Leukotriene B(4) (LTB(4)) is considered to be a major player in the development of tissue
inflammation. Synthesis of LTB(4) is controlled by the
enzyme 5-lipoxygenase. Since
Zileuton blocks the activity of
5-lipoxygenase, experimental and clinical studies have been conducted to test mode of function, as well as efficacy and safety of this compound in the treatment of
acne vulgaris. Human SZ95 sebocytes and inflammatory cells in vitro express the
enzymes of the
leukotriene pathway at
mRNA and
protein levels and
enzymes involved in the biosynthesis of LTB(4) are activated in sebaceous glands of
acne lesions. Pre-treatment of SZ95 sebocytes with
Zileuton partially prevented short-term
arachidonic acid-induced effects, such as induction of LTB(4), increase of neutral
lipid content and stimulation of interlekin-6 release. Long-term treatment with
Zileuton directly reduced the content of neutral
lipids and
interleukin-6 release from SZ95 seb ocytes.

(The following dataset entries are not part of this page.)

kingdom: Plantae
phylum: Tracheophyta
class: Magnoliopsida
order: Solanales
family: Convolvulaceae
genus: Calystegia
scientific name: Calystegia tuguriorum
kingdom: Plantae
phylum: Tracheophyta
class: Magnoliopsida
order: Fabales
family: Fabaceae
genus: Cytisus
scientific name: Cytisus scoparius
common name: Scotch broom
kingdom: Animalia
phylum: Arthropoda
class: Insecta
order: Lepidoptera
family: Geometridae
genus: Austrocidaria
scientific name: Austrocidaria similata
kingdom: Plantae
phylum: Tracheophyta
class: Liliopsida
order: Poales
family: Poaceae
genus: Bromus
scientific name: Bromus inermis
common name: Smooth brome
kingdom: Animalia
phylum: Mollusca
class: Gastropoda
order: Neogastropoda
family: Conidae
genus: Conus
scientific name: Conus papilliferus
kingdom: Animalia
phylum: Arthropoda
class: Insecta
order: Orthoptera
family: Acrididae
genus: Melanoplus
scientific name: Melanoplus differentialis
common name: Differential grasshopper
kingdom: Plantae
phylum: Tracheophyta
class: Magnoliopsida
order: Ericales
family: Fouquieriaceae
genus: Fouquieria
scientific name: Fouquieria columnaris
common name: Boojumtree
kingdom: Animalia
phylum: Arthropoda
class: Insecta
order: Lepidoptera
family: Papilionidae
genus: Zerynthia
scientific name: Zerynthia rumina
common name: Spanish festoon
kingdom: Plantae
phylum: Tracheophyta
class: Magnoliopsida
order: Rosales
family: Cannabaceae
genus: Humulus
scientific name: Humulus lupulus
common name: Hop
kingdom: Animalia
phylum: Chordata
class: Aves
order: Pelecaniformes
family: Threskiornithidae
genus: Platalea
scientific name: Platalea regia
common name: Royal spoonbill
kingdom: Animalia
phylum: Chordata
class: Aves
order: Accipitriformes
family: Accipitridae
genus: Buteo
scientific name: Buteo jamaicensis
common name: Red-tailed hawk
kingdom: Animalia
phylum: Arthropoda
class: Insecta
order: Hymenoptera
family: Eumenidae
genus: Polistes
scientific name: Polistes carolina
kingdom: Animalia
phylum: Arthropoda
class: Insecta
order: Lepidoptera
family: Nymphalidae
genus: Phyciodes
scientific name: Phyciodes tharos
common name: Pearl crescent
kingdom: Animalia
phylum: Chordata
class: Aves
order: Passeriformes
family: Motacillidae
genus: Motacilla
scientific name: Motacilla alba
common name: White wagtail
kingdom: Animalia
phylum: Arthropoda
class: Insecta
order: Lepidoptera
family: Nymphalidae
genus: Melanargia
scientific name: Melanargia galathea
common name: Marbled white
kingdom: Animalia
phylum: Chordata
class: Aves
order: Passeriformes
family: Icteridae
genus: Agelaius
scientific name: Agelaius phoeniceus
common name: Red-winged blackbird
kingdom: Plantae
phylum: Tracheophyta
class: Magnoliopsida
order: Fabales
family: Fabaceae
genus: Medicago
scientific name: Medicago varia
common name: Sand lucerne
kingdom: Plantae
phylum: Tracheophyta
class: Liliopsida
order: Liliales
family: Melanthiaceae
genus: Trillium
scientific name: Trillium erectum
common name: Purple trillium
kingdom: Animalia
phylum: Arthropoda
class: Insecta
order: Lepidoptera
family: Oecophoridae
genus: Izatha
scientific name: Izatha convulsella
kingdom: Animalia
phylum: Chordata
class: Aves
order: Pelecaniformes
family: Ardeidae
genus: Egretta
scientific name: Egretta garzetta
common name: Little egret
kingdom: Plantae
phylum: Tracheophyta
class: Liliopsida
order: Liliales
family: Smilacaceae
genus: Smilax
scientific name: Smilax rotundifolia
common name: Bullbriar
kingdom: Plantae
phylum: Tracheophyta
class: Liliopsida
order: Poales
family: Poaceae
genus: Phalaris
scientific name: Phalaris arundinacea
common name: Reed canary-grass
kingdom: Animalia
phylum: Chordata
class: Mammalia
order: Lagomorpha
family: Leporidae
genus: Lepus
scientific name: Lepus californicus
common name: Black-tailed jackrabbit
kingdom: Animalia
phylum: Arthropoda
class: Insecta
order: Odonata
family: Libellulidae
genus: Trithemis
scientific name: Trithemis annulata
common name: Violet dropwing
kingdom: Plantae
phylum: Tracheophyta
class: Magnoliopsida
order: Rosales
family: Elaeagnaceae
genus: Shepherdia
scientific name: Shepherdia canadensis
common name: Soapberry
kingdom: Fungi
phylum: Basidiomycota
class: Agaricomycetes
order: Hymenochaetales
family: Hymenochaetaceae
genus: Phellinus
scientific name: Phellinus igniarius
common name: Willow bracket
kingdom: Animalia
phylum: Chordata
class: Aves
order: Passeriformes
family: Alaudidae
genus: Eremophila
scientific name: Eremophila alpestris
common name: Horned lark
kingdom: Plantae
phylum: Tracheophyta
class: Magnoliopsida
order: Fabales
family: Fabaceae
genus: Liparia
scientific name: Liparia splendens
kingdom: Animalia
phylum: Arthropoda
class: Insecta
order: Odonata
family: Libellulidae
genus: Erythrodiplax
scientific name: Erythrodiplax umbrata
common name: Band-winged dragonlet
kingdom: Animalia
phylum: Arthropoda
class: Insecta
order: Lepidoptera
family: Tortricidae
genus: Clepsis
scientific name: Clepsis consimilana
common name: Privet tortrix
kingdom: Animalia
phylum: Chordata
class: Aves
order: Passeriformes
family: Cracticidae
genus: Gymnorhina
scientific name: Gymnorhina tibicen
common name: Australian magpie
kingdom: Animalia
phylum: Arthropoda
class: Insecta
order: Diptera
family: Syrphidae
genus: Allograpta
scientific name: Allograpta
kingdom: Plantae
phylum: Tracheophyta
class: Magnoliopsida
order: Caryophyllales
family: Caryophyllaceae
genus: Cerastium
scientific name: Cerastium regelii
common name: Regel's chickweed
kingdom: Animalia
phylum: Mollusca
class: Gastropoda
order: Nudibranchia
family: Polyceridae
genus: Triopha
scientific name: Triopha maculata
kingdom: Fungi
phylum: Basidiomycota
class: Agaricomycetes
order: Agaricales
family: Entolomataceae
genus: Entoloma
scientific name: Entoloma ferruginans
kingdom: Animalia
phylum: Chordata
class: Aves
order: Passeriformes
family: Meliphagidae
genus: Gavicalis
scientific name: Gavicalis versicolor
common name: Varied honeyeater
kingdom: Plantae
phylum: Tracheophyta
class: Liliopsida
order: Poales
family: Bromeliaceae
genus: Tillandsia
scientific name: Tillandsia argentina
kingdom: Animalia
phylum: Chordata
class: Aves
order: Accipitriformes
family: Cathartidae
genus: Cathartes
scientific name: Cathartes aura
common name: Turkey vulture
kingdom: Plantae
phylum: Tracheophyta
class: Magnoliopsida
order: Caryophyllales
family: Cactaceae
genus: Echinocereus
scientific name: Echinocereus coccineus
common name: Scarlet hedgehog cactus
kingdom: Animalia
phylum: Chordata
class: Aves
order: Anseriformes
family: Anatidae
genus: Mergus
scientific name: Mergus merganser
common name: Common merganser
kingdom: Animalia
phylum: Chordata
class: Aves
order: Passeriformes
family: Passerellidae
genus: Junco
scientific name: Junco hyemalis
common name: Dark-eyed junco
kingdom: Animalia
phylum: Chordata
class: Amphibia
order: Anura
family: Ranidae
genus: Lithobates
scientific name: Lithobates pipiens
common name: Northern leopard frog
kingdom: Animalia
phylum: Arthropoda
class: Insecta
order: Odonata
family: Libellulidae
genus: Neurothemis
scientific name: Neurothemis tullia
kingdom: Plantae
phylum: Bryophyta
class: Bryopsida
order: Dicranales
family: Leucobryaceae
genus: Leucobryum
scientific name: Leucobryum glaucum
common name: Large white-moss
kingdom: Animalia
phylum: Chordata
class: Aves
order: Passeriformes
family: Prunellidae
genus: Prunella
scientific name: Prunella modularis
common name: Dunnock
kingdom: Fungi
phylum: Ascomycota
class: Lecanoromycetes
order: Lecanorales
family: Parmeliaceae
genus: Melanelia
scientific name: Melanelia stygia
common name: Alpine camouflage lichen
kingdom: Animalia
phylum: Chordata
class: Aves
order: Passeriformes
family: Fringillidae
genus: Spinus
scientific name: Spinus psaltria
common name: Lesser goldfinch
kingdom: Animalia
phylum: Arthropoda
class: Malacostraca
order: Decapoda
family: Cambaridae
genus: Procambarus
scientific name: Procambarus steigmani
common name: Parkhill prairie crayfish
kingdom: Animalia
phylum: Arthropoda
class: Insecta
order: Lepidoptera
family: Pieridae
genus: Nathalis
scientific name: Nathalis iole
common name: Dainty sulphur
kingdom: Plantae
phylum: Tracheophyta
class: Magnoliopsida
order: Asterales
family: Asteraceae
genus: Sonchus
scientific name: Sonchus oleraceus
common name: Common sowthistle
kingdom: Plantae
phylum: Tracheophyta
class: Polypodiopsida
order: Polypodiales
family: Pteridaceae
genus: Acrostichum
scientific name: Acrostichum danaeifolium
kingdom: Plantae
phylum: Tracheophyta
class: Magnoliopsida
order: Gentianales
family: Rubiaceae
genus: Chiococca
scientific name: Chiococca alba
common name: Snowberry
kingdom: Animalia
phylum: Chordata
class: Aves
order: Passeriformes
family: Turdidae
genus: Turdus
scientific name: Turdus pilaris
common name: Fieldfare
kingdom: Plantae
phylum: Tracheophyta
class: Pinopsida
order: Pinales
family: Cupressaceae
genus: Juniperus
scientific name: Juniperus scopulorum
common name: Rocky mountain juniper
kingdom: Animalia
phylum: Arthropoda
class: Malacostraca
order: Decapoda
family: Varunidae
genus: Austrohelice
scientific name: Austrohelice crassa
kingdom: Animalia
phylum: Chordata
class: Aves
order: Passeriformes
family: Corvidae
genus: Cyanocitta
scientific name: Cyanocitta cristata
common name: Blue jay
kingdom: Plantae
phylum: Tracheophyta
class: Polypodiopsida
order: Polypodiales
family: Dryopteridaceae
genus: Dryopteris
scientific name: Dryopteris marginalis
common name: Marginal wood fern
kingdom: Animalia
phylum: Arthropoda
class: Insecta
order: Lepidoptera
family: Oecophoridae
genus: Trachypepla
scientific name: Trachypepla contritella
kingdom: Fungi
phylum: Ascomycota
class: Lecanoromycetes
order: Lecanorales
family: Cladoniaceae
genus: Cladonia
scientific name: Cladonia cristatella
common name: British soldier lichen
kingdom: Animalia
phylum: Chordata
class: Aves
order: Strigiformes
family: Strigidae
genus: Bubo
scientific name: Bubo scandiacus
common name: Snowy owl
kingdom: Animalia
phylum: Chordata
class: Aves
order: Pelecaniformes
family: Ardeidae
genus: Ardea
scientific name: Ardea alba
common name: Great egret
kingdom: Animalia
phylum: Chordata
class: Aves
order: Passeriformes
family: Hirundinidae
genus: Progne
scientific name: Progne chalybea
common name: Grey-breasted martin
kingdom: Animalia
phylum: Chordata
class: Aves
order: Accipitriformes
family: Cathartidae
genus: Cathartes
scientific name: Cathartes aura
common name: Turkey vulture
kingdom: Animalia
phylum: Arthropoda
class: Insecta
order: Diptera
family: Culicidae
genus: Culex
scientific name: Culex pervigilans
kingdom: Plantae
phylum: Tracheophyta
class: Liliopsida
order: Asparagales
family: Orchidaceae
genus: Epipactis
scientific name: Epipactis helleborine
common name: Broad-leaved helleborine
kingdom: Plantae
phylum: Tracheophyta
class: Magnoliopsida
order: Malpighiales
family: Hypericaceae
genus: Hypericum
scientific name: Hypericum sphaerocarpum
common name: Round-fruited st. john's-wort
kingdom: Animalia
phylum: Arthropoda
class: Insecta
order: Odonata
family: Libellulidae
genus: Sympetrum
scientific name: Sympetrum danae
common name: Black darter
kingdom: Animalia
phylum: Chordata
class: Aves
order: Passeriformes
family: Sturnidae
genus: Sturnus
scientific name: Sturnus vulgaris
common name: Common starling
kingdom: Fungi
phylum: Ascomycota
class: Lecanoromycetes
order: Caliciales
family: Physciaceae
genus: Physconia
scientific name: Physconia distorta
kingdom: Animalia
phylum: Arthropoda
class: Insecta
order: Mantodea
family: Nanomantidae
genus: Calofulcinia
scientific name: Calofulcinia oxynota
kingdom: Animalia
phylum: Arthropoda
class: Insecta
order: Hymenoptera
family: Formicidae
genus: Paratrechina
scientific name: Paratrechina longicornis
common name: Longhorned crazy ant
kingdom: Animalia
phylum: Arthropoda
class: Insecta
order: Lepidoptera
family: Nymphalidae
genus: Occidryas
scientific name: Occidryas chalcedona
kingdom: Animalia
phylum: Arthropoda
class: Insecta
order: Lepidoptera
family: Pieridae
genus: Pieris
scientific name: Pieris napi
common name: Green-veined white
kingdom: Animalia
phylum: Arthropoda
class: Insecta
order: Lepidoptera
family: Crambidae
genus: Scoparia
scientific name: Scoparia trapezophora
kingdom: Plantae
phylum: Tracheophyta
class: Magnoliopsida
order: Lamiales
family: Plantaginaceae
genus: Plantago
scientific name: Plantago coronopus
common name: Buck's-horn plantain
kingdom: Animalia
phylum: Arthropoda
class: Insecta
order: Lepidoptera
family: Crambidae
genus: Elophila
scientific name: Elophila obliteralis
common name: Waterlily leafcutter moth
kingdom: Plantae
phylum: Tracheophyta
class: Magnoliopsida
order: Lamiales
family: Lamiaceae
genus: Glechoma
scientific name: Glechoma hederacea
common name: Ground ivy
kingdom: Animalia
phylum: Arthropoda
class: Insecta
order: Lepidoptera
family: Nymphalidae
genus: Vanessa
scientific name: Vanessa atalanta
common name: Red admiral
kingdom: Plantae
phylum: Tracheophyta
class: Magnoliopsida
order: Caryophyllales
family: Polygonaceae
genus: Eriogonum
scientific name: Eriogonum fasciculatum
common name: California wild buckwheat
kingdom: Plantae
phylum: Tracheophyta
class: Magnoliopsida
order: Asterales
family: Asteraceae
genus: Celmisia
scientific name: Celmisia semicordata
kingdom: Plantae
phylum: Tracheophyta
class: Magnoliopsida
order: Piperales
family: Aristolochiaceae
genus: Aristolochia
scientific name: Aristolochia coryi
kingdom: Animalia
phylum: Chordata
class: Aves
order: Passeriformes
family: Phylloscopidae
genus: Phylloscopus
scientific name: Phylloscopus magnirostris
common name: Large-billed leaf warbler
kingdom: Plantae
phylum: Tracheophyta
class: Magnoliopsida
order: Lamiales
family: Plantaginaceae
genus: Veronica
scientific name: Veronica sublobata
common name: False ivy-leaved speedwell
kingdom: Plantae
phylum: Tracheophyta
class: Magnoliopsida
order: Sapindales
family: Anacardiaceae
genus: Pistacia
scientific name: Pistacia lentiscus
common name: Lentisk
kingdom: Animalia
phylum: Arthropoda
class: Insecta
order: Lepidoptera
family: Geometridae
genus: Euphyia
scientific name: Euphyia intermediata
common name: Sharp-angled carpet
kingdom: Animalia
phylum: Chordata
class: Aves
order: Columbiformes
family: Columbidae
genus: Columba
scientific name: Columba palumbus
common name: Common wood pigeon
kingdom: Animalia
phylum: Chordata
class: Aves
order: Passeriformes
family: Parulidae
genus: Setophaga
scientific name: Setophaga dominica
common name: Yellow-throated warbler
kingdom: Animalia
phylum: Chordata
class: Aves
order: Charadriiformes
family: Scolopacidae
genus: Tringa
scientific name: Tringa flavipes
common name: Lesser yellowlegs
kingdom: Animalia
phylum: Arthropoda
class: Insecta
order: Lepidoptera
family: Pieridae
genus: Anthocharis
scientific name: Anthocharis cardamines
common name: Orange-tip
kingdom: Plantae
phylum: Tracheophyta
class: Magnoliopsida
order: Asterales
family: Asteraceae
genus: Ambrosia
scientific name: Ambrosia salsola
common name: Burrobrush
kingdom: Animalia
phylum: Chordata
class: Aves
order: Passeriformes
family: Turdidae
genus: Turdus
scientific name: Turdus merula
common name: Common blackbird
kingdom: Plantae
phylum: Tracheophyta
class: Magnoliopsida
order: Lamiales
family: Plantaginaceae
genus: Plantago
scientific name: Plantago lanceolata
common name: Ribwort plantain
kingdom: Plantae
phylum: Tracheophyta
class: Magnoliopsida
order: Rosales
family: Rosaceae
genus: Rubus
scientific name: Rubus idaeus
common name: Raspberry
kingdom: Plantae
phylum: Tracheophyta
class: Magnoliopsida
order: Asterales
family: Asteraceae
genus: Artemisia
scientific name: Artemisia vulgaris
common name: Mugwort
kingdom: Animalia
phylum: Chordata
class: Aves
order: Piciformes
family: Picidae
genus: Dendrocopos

PPAR mRNA levels were not regulated by
Zileuton. In a first pilot clinical study with 10 patients with papulopustular
acne Zileuton 4 x 600 mg/d p.o. for 3 months decreased the
acne severity index in a time-dependent manner being 41% of the initial score at week 12 (p < 0.05). This was mostly due to a decrease of the number of inflammatory lesions of 29% (p < 0.01). In addition, total sebum
lipids significantly decreased (35%, p < 0.05) and the pro-inflammatory
free fatty acids (22%) and
lipoperoxides (26%) were markedly diminished in patients' sebum under treatment. The magnitude of clinical improvement strongly correlated with the reduction of total sebum
lipids (p = 0.0009, r(2) = 0.81) and
free fatty acids (p = 0.0003, r(2) = 0.82). In a further study, a 40-year-old female with mild disseminated sebaceous gland
hyperplasia and
seborrhea, responded with normalization of the casual skin surface
lipids and similar reduction of facial sebum synthesis under treatment with
Zileuton over 2weeks and-after a wash-out phase-low-dose
isotretinoin (10 mg/2nd d) over 5 weeks. These data are in agreement with a phase II multicenter, clinical study in 101 patients with mild to moderate inflammatory facial
acne conducted in the US, which showed a significant efficacy of
Zileuton in a subset of patients with moderate
acne, whereas those patients treated with
Zileuton showed a significant mean decrease in inflammatory lesions compared to the placebo group. In all clinical studies,
Zileuton was found to be safe and well tolerated.